= Work to complete =
Your task is to restate word for word the lines in the material below, from the one with "Figure 2. Dependency" up to and including the one with "Figure 5. Relationship". Do not carry over the pictures.

[Opening Task input section]

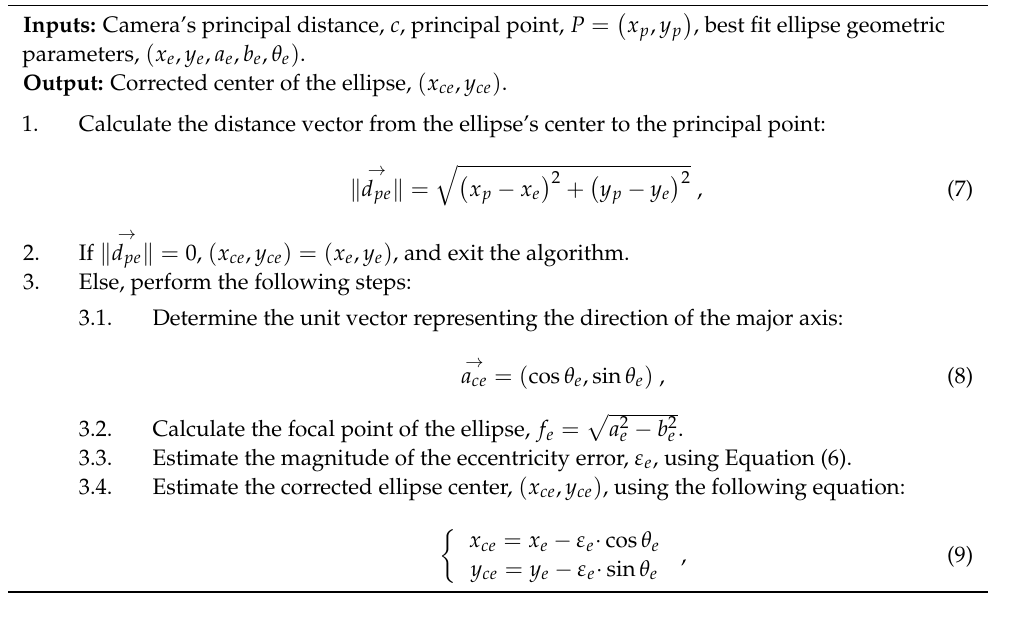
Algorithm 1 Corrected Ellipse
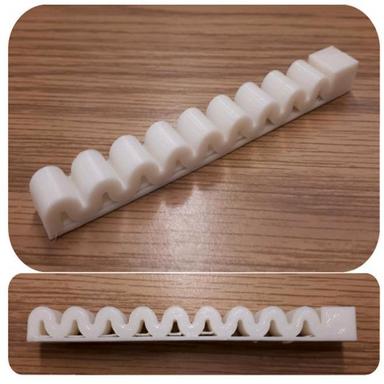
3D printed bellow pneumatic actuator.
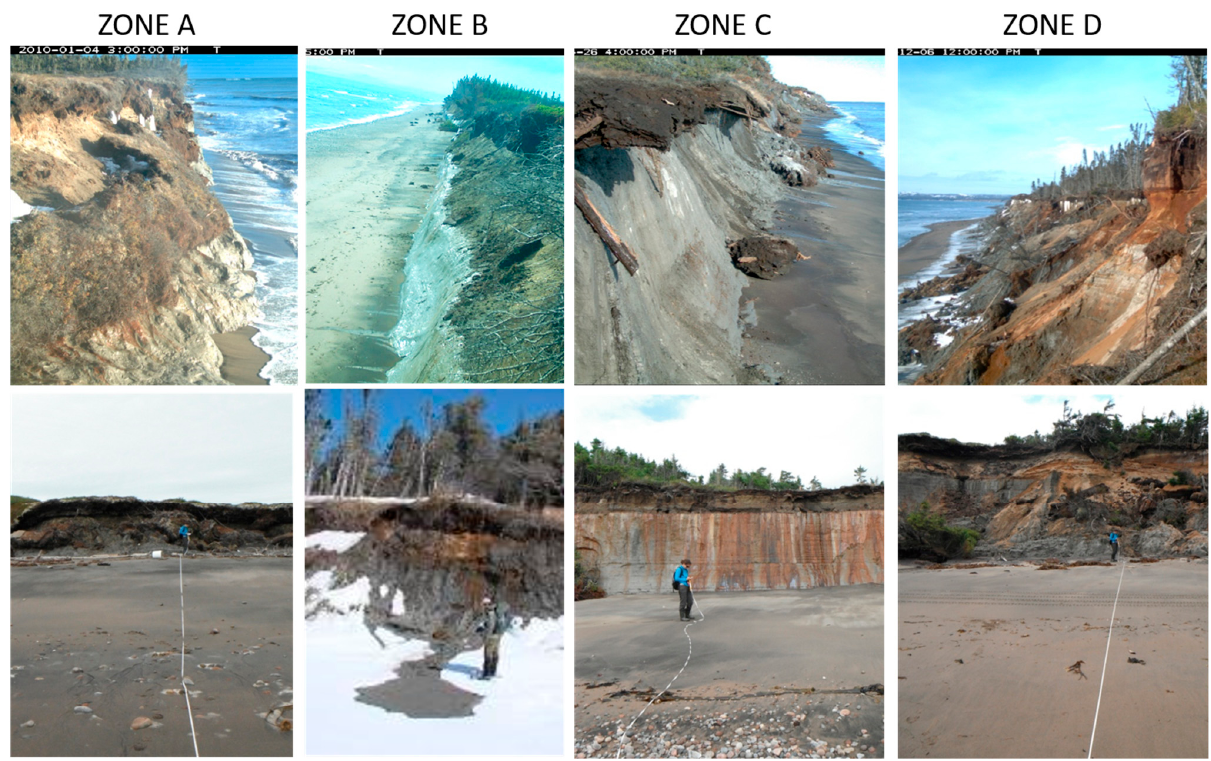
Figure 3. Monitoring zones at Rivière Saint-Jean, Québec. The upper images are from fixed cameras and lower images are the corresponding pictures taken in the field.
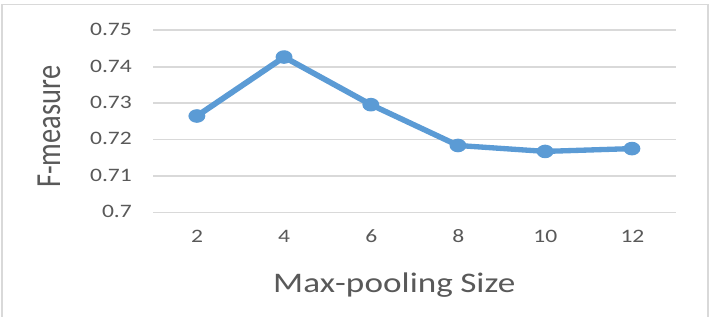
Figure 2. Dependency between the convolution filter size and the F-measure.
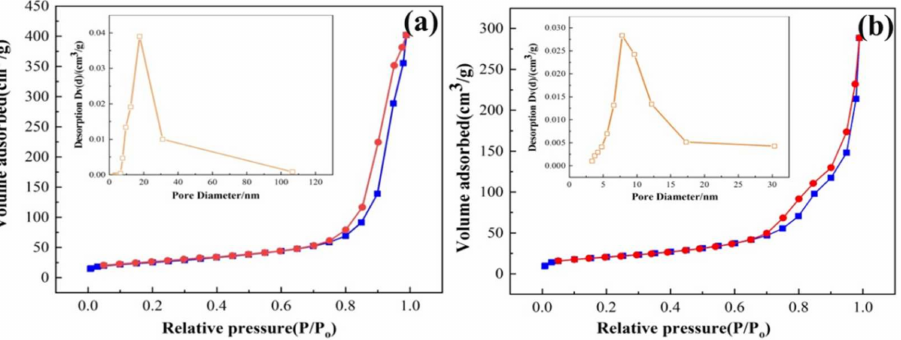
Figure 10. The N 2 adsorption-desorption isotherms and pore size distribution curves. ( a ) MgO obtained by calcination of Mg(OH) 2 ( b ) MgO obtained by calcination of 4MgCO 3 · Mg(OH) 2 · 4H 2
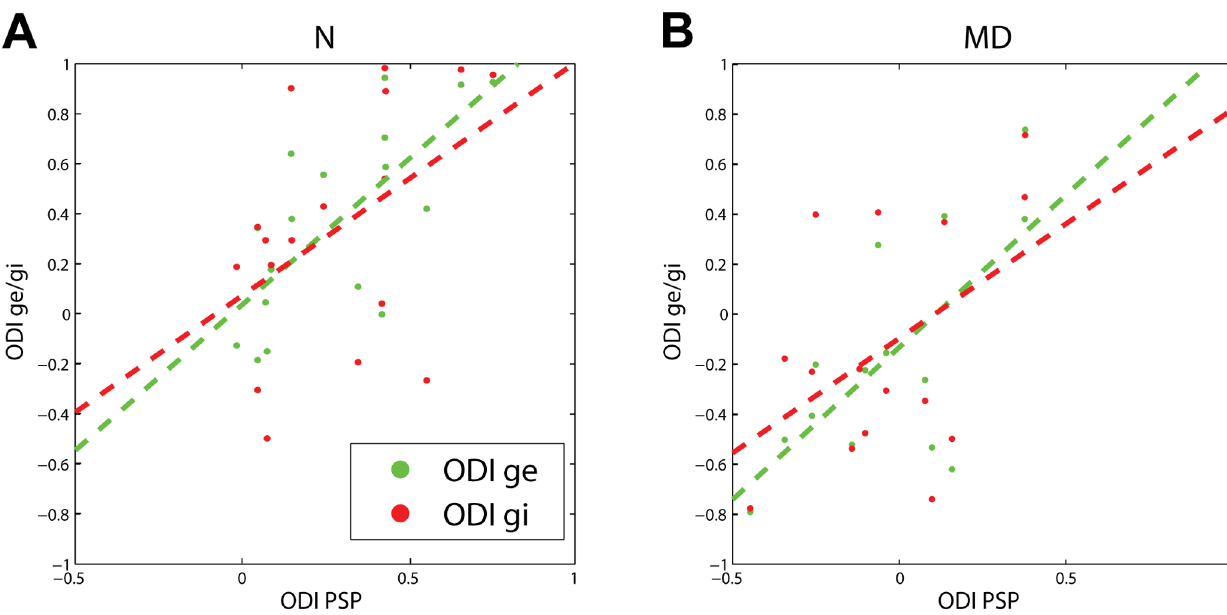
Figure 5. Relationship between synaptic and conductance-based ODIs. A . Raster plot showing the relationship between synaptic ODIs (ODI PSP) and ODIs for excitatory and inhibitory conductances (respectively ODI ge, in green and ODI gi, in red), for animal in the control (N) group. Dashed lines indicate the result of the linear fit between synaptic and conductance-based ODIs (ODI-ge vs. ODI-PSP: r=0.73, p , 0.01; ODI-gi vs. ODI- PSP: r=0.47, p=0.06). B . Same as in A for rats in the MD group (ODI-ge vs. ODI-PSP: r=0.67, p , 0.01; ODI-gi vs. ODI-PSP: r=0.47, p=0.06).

[Closing Task input section]
[Opening Task input section]

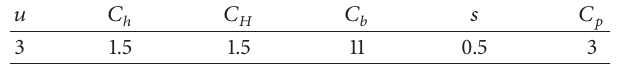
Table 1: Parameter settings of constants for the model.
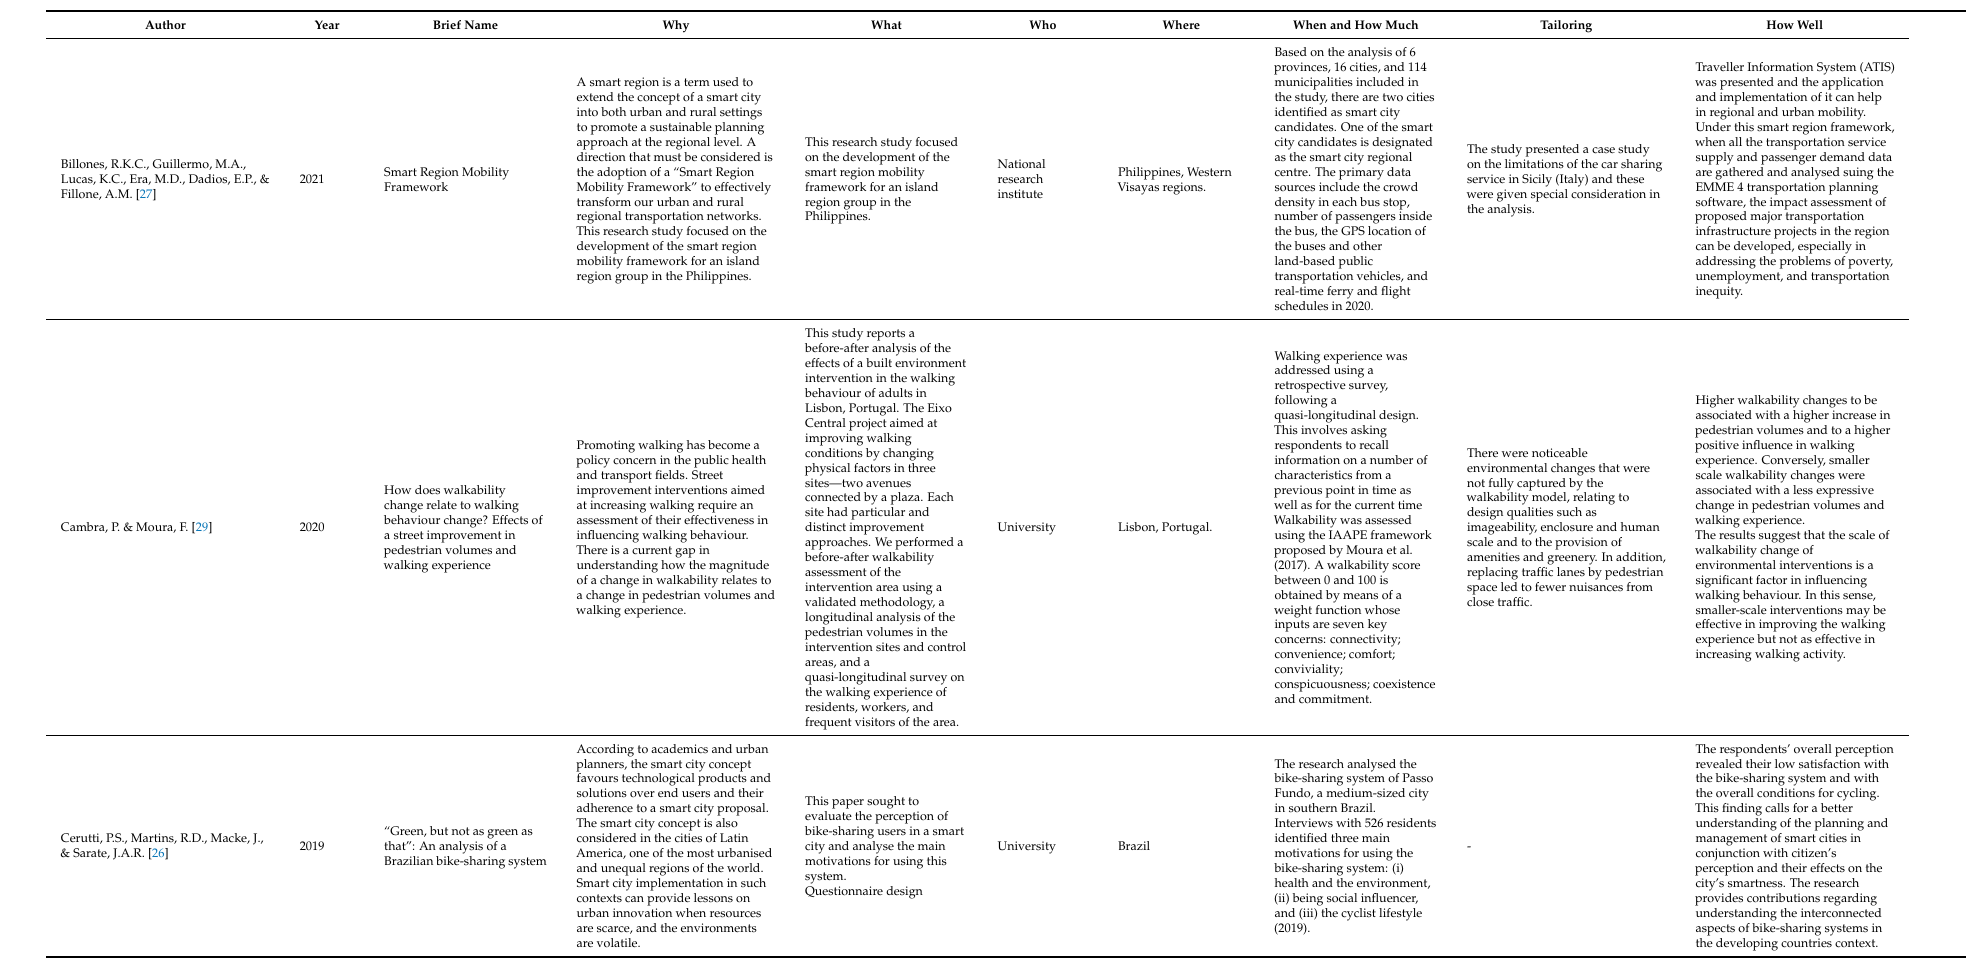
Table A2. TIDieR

[Closing Task input section]
[Opening Task input section]

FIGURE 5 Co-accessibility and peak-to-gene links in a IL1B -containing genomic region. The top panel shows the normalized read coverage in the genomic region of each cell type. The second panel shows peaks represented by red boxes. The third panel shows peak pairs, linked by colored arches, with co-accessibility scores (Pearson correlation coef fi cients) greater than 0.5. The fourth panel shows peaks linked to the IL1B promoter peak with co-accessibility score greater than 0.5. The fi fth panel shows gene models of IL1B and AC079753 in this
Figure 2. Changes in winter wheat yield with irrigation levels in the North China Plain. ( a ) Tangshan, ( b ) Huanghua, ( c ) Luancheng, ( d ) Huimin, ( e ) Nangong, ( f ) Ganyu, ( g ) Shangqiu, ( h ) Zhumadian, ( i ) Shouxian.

[Closing Task input section]

= Response to this exercise =
Figure 2. Dependency between the convolution filter size and the F-measure.
Figure 10. The N 2 adsorption-desorption isotherms and pore size distribution curves. ( a ) MgO obtained by calcination of Mg(OH) 2 ( b ) MgO obtained by calcination of 4MgCO 3 · Mg(OH) 2 · 4H 2
Figure 5. Relationship between synaptic and conductance-based ODIs. A . Raster plot showing the relationship between synaptic ODIs (ODI PSP) and ODIs for excitatory and inhibitory conductances (respectively ODI ge, in green and ODI gi, in red), for animal in the control (N) group. Dashed lines indicate the result of the linear fit between synaptic and conductance-based ODIs (ODI-ge vs. ODI-PSP: r=0.73, p , 0.01; ODI-gi vs. ODI- PSP: r=0.47, p=0.06). B . Same as in A for rats in the MD group (ODI-ge vs. ODI-PSP: r=0.67, p , 0.01; ODI-gi vs. ODI-PSP: r=0.47, p=0.06).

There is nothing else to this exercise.